8 15.) The correct answer is: c. Risk analysis determines what resources you need to protect and quantifies the costs of not protecting them. Risk analysis is determining what resources you need to protect and quantifying any costs linked to not protecting them, such as loss of data, replacement of equipment, etc. It ranks those risks by level of severity. A vulnerability assessment looks at the likelihood of those risks actually happening. 16.) The correct answer is: c. Internet Protocol (TCP/IP) The only service you need to run for IIS on the Internet facing network card is the Internet Protocol (TCP/IP).

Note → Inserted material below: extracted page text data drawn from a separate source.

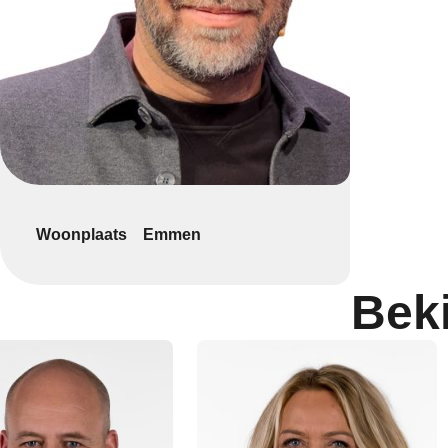
Woonplaats
Emmen
Bek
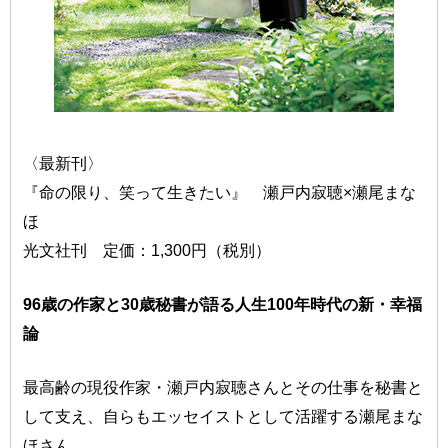
〈最新刊〉
『命の限り、笑って生きたい』 瀬戸内寂聴×瀬尾まな
ほ
光文社刊 定価：1,300円（税別）
96歳の作家と30歳秘書が語る人生100年時代の新・幸福
論
最高齢の現役作家・瀬戸内寂聴さんとその仕事を秘書と
して支え、自らもエッセイストとして活躍する瀬尾まな
ほさん。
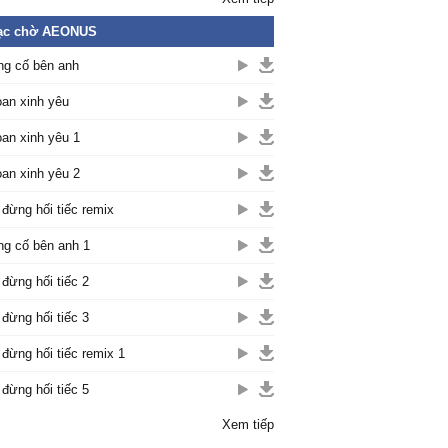
ạc chờ AEONUS
g cố bên anh
an xinh yêu
an xinh yêu 1
an xinh yêu 2
 đừng hối tiếc remix
g cố bên anh 1
 đừng hối tiếc 2
 đừng hối tiếc 3
 đừng hối tiếc remix 1
 đừng hối tiếc 5
Xem tiếp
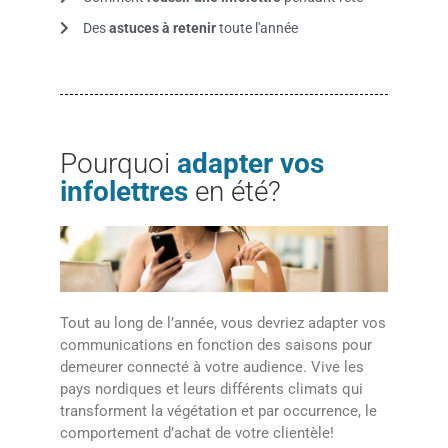
Des
astuces à retenir
toute l'année
Pourquoi
adapter vos
infolettres
en été?
Tout au long de l’année, vous devriez adapter vos
communications en fonction des saisons pour
demeurer connecté à votre audience. Vive les
pays nordiques et leurs différents climats qui
transforment la végétation et par occurrence, le
comportement d’achat de votre clientèle!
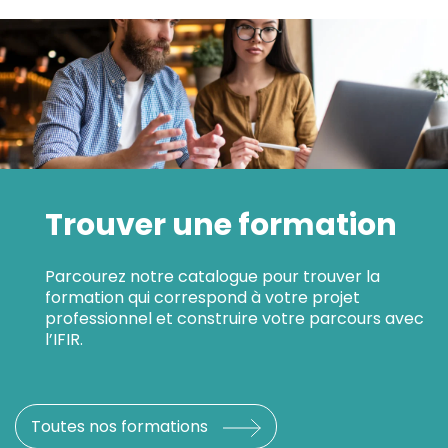
Trouver une formation
Parcourez notre catalogue pour trouver la
formation qui correspond à votre projet
professionnel et construire votre parcours avec
l’IFIR.
Toutes nos formations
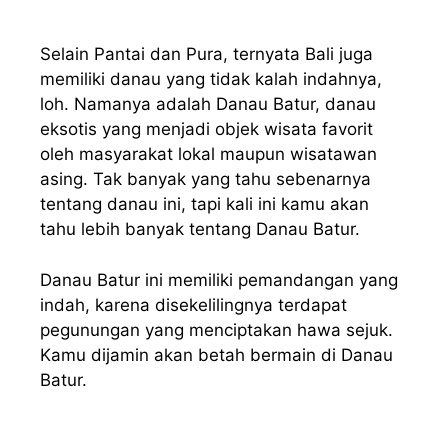
Selain Pantai dan Pura, ternyata Bali juga
memiliki danau yang tidak kalah indahnya,
loh. Namanya adalah Danau Batur, danau
eksotis yang menjadi objek wisata favorit
oleh masyarakat lokal maupun wisatawan
asing. Tak banyak yang tahu sebenarnya
tentang danau ini, tapi kali ini kamu akan
tahu lebih banyak tentang Danau Batur.
Danau Batur ini memiliki pemandangan yang
indah, karena disekelilingnya terdapat
pegunungan yang menciptakan hawa sejuk.
Kamu dijamin akan betah bermain di Danau
Batur.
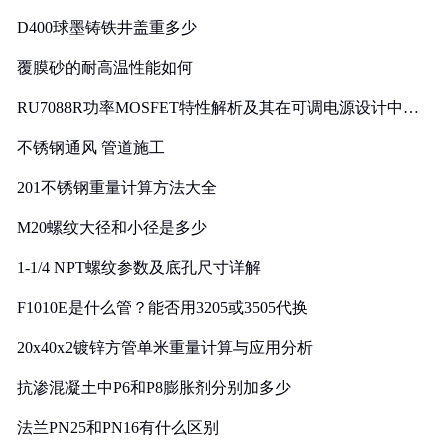
D400球墨铸铁井盖重多少
覆膜砂的耐高温性能如何
RU7088R功率MOSFET特性解析及其在可调电源设计中的
实践
不锈钢通风 管道施工
201不锈钢重量计算方法大全
M20螺纹大径和小径是多少
1-1/4 NPT螺纹参数及底孔尺寸详解
F1010E是什么管？能否用3205或3505代换
20x40x2镀锌方管单米重量计算与应用分析
抗渗混凝土中P6和P8膨胀剂分别加多少
法兰PN25和PN16有什么区别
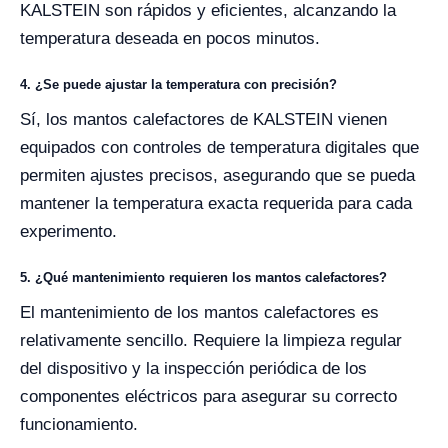
KALSTEIN son rápidos y eficientes, alcanzando la
temperatura deseada en pocos minutos.
4. ¿Se puede ajustar la temperatura con precisión?
Sí, los mantos calefactores de KALSTEIN vienen
equipados con controles de temperatura digitales que
permiten ajustes precisos, asegurando que se pueda
mantener la temperatura exacta requerida para cada
experimento.
5. ¿Qué mantenimiento requieren los mantos calefactores?
El mantenimiento de los mantos calefactores es
relativamente sencillo. Requiere la limpieza regular
del dispositivo y la inspección periódica de los
componentes eléctricos para asegurar su correcto
funcionamiento.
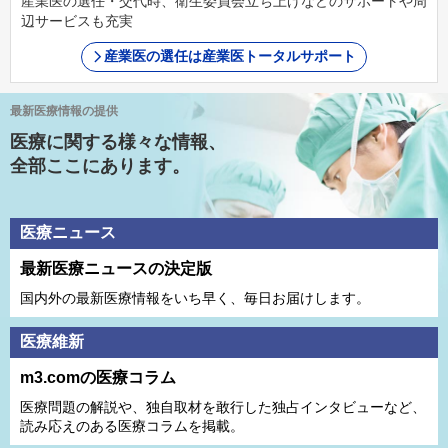
産業医の選任・交代時、衛生委員会立ち上げなどのサポートや周
辺サービスも充実
産業医の選任は産業医トータルサポート
最新医療情報の提供
医療に関する様々な情報、
全部ここにあります。
医療ニュース
最新医療ニュースの決定版
国内外の最新医療情報をいち早く、毎日お届けします。
医療維新
m3.comの医療コラム
医療問題の解説や、独⾃取材を敢⾏した独占インタビューなど、
読み応えのある医療コラムを掲載。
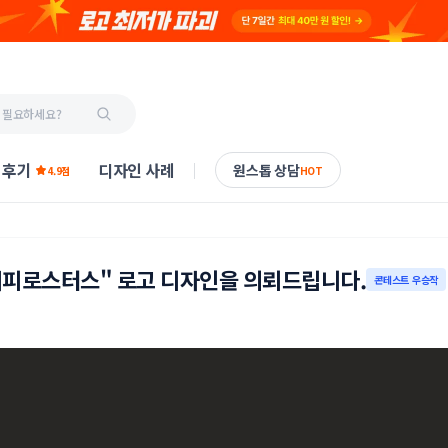
 후기
디자인 사례
원스톱 상담
4.9점
HOT
커피로스터스" 로고 디자인을 의뢰드립니다.
콘테스트 우승작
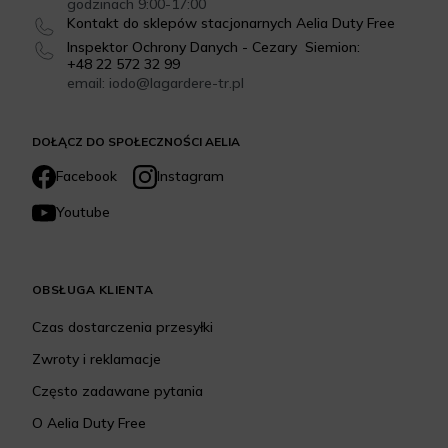
godzinach 9:00-17:00
Kontakt do sklepów stacjonarnych Aelia Duty Free
Inspektor Ochrony Danych - Cezary Siemion:
+48 22 572 32 99
email: iodo@lagardere-tr.pl
DOŁĄCZ DO SPOŁECZNOŚCI AELIA
Facebook
Instagram
Youtube
OBSŁUGA KLIENTA
Czas dostarczenia przesyłki
Zwroty i reklamacje
Często zadawane pytania
O Aelia Duty Free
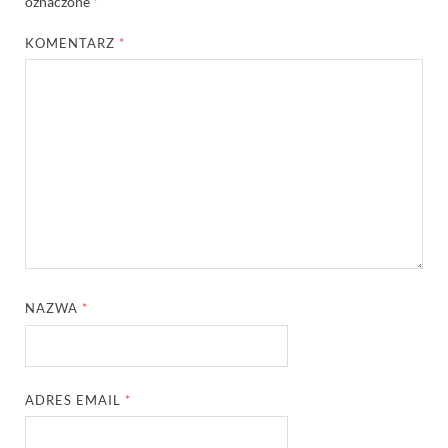
oznaczone
*
KOMENTARZ
*
NAZWA
*
ADRES EMAIL
*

You have two network cards in a dual-homed systems and the internal-facing card requires the Internet Protocol (TCP/IP) and Client for Microsoft Networks. This instance of Client for Microsoft Networks is sufficient to allow IIS to run. All other protocols and services, such as File and Printer Sharing for Microsoft Networks should not be enabled. 17.) The correct answer is: a. Determines which users can log on at the computer Option b. is the definition for the "Deny logon locally" assignment, while option c. is for the "Log on as a service assignment." Option d. is the definition for "Access this computer from the network" and option e. is the definition for "Log on as a batch job." 18.) The correct answer is: c. System (Full Control), Administrators (Full Control) You need to prevent hackers from deleting your log files to cover their tracks. Several Microsoft documents state that the Everyone group should have Read and Change permissions set for the log files, but this level of permission can expose sensitive data and allow an attacker to change ACLs on the log file directory. So it is best to not assign permissions at all to the Everyone group and not to give Change rights to any files that can be accessed over the network. 19.) The correct answer is: c. Networking Services Networking Services contains a variety of specialized, networkrelated services and protocols, none of which are needed to run IIS. Common Files contains program files required by IIS, while the Snap-in provides the administrative interface for IIS. 20.) The correct answer is: d. WINNT\REPAIR\SAM The file WINNT\Repair\SAM is a backup copy of the Security Accounts Manager database. A directory traversal attack could be used to download this file and give an attacker user-level access to

9 the Web server operating system. Apart form the WINNT\SYSTEM32\ CONFIG\SAM, the other SAM files are fictitious.